Feeling somewhat helpless and completely trapped, Matt pulled a battered copy of Shakespeare’s sonnets from his jacket pocket, opened to number eighty-five, and then laughed as he read, “My tongue-tied muse in manners holds her still— ”[i]
The sheep bleated as he laughed, sending nervous chills up his spine. Their curved horns looked menacing. Matt remembered something about animals sensing or smelling fear, chose to feign nonchalance, and forced his breathing to remain regular. He knew he’d perspire less without his jacket, so he removed it and tied the sleeves around his waist.

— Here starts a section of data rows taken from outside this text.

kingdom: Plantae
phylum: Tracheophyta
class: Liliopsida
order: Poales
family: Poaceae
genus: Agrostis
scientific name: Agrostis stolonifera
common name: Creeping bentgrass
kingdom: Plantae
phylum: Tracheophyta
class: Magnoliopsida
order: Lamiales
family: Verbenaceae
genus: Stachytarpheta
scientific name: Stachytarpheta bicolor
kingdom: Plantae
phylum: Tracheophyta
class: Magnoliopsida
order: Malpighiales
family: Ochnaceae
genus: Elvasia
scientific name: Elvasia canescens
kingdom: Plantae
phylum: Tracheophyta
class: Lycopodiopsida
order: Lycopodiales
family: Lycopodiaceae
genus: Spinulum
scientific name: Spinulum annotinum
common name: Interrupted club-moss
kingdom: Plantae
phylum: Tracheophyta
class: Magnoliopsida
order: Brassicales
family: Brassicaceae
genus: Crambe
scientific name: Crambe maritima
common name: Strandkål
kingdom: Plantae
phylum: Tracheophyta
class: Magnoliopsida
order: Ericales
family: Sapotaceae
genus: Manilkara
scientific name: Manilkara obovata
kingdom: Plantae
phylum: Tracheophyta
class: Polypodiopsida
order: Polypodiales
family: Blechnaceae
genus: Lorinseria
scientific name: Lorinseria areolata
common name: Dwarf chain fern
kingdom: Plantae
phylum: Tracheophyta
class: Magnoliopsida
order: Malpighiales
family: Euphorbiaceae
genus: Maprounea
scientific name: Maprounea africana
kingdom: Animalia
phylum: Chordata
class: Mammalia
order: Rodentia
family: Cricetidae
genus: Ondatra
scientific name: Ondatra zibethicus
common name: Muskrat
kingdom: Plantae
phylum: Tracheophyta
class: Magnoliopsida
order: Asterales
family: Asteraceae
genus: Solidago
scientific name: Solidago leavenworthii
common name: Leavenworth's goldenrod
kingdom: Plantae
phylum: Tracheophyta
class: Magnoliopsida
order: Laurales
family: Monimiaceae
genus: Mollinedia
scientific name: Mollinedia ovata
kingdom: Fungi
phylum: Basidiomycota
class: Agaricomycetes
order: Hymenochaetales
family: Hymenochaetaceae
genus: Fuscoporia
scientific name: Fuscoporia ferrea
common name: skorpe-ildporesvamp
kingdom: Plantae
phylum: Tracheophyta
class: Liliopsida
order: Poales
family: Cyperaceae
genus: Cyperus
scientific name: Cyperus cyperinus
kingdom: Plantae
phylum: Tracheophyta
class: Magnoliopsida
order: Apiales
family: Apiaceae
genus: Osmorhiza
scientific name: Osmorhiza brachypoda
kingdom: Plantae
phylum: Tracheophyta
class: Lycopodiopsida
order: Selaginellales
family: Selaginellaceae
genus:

The sheep gazed at him curiously. He dragged his eyes from the circle of sheep and forced himself to read the unfinished sonnet.
Minutes ticked by, but each one felt like an hour. His feet ached, his lips were parched with cracks in the corners, and his mouth felt like cotton. The sun slowly moved across the sky, but Matt stood still, his heart resolute. He’d stand there until someone found him or he dropped from exhaustion and was trampled by crazed sheep. How ironic, they’d say at his funeral, that he’d survived the dangers of the inner city only to be killed, alone, in the wilds of Montana, by a flock of fluffy, but not so white, sheep.